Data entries
════════════════

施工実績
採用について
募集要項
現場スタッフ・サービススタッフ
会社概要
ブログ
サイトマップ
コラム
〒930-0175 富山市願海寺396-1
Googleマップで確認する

════════════════

◆ **YOUR ASSIGNMENT**:
The entries above are to be copied word for word.

◆ **WORKED SOLUTION**:
施工実績
採用について
募集要項
現場スタッフ・サービススタッフ
会社概要
ブログ
サイトマップ
コラム
〒930-0175 富山市願海寺396-1
Googleマップで確認する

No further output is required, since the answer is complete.